In this study 1, the authors use a rat model to examine the time-course development of pathological joint changes and correlate them with pain-related behaviour in OA.
Why are they doing this study?
There is a very high incidence of Osteoarthritis (OA) in the elderly population, and it is a leading cause of disability and pain. However, there is a lack of knowledge of OA’s pain mechanisms, particularly the role that neuropathic pain (NP) plays in OA.
OA has been described as a degenerative rather than an inflammatory disease. However, in recent years research has identified the many inflammatory processes that take place in OA. Existing OA models have shown how this inflammation is supported by overexpression of nerve growth factors causing nociceptive fibres to grow into inflamed joints. This inflammatory process helps explain why there is a poor correlation between radiographic changes and pain levels in OA patients. Moreover, some patients continue to experience pain after a total joint replacement, suggesting that OA can result in neuropathic pain (NP).
What was done?
The researchers used a rat monoiodoacetate (MIA) model of the ankle joint. MIA results in pathological changes and pain-like behaviour common with those observed in human OA. This model has been used extensively in research and is well validated.
They injected MIA or saline into a total of 126 male rats. For this study, they used the rat ankle joint as it receives most of its nerve supply from the sciatic nerve, which is used most commonly in NP models. From this, they assessed a variety of changes, including pain-related behaviour, hypersensitivity, reaction to cold and heat, changes to normal movement, cartilage degeneration, bone degeneration, and the effects of drug treatments.
What did they find?
Overall, the study provided a time-course view of the development of pathological changes to the joint and the associated pain-related behaviours.
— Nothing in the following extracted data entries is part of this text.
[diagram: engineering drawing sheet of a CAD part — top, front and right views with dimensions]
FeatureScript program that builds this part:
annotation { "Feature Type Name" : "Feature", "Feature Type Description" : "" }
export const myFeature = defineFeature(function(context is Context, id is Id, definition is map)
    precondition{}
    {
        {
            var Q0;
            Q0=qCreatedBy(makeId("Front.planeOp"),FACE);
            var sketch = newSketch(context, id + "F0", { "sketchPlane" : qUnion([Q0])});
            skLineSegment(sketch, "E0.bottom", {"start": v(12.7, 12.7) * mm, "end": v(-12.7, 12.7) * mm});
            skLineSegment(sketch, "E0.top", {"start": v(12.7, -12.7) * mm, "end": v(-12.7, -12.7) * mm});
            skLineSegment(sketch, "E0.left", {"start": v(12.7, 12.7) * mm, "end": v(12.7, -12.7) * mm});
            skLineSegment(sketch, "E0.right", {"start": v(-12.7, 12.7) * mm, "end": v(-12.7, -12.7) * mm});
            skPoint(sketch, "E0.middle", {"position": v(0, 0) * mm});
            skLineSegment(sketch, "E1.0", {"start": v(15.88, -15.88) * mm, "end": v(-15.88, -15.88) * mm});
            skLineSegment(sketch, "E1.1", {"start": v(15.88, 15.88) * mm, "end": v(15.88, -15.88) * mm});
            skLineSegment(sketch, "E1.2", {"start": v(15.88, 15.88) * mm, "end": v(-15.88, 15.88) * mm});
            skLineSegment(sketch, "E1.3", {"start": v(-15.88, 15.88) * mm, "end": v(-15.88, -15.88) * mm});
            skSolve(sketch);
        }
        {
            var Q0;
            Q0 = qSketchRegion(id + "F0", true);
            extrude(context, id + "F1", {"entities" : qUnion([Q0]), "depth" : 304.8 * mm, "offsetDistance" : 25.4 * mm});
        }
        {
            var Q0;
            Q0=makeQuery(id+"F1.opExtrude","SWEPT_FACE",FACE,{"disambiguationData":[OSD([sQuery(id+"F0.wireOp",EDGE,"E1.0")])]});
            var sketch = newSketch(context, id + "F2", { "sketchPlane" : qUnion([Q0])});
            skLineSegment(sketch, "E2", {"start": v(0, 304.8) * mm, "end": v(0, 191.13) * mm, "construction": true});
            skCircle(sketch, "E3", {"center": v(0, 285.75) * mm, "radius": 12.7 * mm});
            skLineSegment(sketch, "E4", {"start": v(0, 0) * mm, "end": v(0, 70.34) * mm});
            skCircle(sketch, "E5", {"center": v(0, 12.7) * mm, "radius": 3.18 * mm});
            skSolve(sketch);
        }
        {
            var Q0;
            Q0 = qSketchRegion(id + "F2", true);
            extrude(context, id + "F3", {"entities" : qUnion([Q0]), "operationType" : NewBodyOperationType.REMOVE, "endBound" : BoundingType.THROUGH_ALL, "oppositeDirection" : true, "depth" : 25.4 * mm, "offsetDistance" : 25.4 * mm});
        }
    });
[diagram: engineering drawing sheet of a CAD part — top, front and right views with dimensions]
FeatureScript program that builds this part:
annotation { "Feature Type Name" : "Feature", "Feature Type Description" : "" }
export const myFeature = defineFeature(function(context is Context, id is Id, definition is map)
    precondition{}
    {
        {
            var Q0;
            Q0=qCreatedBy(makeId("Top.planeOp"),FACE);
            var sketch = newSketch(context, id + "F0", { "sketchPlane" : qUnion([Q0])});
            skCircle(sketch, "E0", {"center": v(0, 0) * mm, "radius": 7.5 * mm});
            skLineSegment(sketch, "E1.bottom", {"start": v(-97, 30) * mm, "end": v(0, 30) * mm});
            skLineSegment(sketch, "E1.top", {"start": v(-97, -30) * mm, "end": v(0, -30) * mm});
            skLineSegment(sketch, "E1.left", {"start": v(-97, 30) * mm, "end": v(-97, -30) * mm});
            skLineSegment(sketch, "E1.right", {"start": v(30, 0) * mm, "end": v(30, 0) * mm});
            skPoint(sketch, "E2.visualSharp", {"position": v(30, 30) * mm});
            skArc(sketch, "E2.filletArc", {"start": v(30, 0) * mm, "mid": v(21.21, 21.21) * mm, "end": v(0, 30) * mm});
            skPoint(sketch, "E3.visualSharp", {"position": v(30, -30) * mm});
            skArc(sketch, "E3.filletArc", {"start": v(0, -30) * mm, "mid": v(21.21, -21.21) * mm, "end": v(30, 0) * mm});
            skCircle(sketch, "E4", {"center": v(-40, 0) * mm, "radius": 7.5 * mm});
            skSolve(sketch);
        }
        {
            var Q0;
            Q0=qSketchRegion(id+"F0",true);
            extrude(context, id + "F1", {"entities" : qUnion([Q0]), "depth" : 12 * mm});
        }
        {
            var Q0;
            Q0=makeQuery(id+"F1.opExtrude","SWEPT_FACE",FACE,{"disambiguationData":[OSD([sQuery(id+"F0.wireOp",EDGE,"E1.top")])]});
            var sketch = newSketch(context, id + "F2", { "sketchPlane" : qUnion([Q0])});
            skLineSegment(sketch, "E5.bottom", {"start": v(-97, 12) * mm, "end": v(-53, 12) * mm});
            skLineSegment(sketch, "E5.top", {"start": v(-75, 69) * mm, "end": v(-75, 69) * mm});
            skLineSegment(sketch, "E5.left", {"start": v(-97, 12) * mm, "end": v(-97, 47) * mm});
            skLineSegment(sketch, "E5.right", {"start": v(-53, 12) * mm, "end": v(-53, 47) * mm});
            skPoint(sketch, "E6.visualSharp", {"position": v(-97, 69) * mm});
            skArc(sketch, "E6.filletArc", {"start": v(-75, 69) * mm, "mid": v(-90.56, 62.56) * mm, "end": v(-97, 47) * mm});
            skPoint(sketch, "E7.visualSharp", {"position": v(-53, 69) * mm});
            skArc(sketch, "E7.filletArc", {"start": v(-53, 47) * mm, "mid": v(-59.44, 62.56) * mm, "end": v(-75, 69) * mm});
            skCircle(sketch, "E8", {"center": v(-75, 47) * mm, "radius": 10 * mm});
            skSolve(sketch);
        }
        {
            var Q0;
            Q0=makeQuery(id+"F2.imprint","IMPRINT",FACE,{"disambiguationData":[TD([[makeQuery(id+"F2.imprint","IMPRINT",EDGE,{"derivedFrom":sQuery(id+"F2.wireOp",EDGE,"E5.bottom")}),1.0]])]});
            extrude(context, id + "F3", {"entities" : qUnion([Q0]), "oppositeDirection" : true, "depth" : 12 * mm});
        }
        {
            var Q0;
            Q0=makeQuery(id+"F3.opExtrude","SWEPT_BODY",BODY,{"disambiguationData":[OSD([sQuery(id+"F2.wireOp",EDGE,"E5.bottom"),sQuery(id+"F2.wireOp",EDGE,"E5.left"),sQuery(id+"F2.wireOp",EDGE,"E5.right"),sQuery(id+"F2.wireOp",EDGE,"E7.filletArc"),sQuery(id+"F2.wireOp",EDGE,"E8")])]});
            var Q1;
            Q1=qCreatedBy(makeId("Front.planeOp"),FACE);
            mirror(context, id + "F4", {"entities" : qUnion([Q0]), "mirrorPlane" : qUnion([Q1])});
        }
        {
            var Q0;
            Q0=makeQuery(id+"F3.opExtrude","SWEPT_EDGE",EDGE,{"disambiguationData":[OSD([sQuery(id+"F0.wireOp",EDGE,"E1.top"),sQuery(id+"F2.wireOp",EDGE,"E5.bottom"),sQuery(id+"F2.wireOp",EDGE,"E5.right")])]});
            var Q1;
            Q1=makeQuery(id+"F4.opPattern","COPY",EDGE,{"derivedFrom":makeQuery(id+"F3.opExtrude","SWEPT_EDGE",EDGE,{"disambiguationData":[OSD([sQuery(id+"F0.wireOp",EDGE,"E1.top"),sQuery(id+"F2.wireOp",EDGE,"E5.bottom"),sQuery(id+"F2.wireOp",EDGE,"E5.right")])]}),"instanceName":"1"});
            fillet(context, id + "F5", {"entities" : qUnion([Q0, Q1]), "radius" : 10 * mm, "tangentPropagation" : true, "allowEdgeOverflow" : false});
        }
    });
The researchers found significant innervation increases at specific periods of time that coincided with mechanical hypersensitivity at 4 weeks and pain in response to cold at 5 weeks. X-ray findings showed significant cartilage and bone degeneration and joint space narrowing at 5 and 10 weeks.
The study also illustrated changes in sensory and sympathetic innervation of joints in the subchondral bone and synovial membrane at 5 and 10 weeks. This increased concentration of sensory and sympathetic fibres was associated with pain-related behaviour and similar to those observed in NP models. Furthermore, they found that pain-related behaviour and extensive joint damage were associated with the expression of activating transcription factor 3 (ATF3) in the dorsal root ganglia (DRG), as well as the microglia and astrocyte changes in the dorsal horn. Using various pharmacological treatments to inhibit or block sympathetic fibres and glial could suppress pain-related behaviour. They argue that these findings suggest that multiple factors contribute to OA pain, including inflammatory changes in the joints, supporting the theory of a neuropathic component in OA.
Why do these findings matter?
As pain is the main reason patients seek medical help, effective pain management is critical to improving life quality. Therefore, understanding what causes pain will help in the development of pain management protocols and treatments.